In Hesiod’s Theogony, Pandora is seen as a “beautiful evil” from a tribe of creatures’ humans call women. Why is she seen this way? Is it because of her box or is it for being what so many men back in those days feared; a confident, strong woman?
Why did Zeus give her a box that he knew would contain so much evil? Is it because he didn’t want the responsibility of having it in his grasp and if it were to ever be opened, he could blame it on the woman?
Why is it that so many stories on the first humans portray women as being misguided and albeit curiously dumb?
Why and how did this patriarchal mindset begin?
I can’t answer those questions. One reason is because I really don’t know. Another is because even if I were to ponder and theorize answers to those questions, you’d never get through this article.
The truth is, Pandora is a metaphor for how women came to be known in a male-dominated society. Though her curiosity got the better of her, it isn’t merely because she is a woman.
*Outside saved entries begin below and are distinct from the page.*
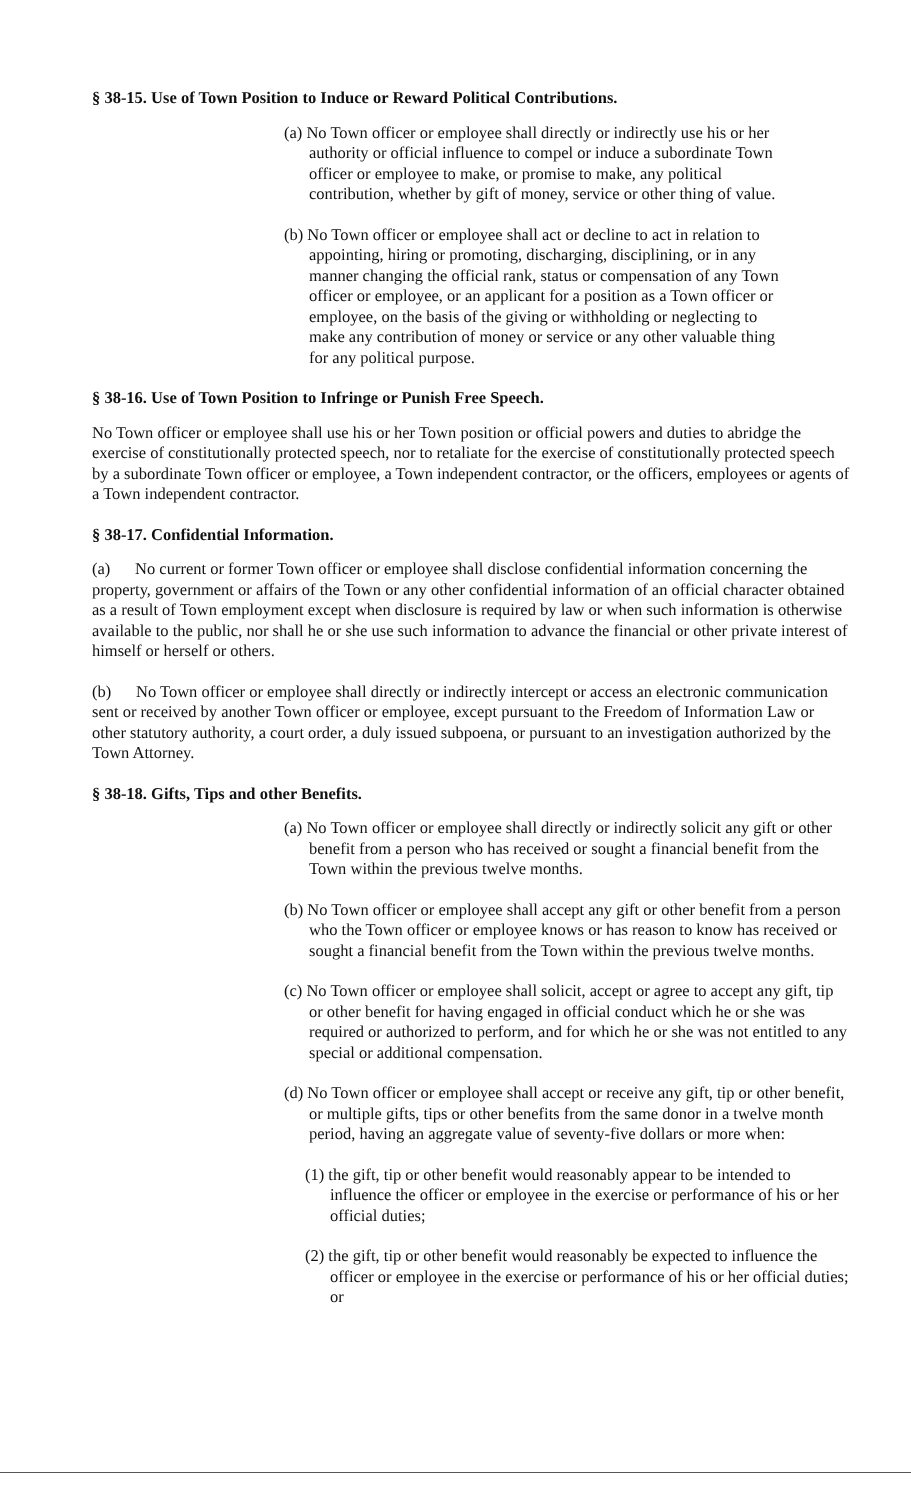§ 38-15. Use of Town Position to Induce or Reward Political Contributions.
(a) No Town officer or employee shall directly or indirectly use his or her authority or official influence to compel or induce a subordinate Town officer or employee to make, or promise to make, any political contribution, whether by gift of money, service or other thing of value.
(b) No Town officer or employee shall act or decline to act in relation to appointing, hiring or promoting, discharging, disciplining, or in any manner changing the official rank, status or compensation of any Town officer or employee, or an applicant for a position as a Town officer or employee, on the basis of the giving or withholding or neglecting to make any contribution of money or service or any other valuable thing for any political purpose.
§ 38-16. Use of Town Position to Infringe or Punish Free Speech.
No Town officer or employee shall use his or her Town position or official powers and duties to abridge the exercise of constitutionally protected speech, nor to retaliate for the exercise of constitutionally protected speech by a subordinate Town officer or employee, a Town independent contractor, or the officers, employees or agents of a Town independent contractor.
§ 38-17. Confidential Information.
(a) No current or former Town officer or employee shall disclose confidential information concerning the property, government or affairs of the Town or any other confidential information of an official character obtained as a result of Town employment except when disclosure is required by law or when such information is otherwise available to the public, nor shall he or she use such information to advance the financial or other private interest of himself or herself or others.
(b) No Town officer or employee shall directly or indirectly intercept or access an electronic communication sent or received by another Town officer or employee, except pursuant to the Freedom of Information Law or other statutory authority, a court order, a duly issued subpoena, or pursuant to an investigation authorized by the Town Attorney.
§ 38-18. Gifts, Tips and other Benefits.
(a) No Town officer or employee shall directly or indirectly solicit any gift or other benefit from a person who has received or sought a financial benefit from the Town within the previous twelve months.
(b) No Town officer or employee shall accept any gift or other benefit from a person who the Town officer or employee knows or has reason to know has received or sought a financial benefit from the Town within the previous twelve months.
(c) No Town officer or employee shall solicit, accept or agree to accept any gift, tip or other benefit for having engaged in official conduct which he or she was required or authorized to perform, and for which he or she was not entitled to any special or additional compensation.
(d) No Town officer or employee shall accept or receive any gift, tip or other benefit, or multiple gifts, tips or other benefits from the same donor in a twelve month period, having an aggregate value of seventy-five dollars or more when:
(1) the gift, tip or other benefit would reasonably appear to be intended to influence the officer or employee in the exercise or performance of his or her official duties;
(2) the gift, tip or other benefit would reasonably be expected to influence the officer or employee in the exercise or performance of his or her official duties; or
It is because of human nature inside of her that grew when she was sent to Earth to be Epimetheus’ wife.
Pandora, to me, is a gift-giver of magickal things and knowing that she has all the light you’ll ever need inside her box tells me that we must overcome our human nature to truly experience the divine.
So, invoke Pandora when you need a little light in your life. She knows that among the darkness light is the most effective tool of all. May Pandora always stay by your side when all hope is lost.
Blessed be,
Magickal Michelle :)
P.S. If Pandora’s box is now holding light, why are we so afraid to open it?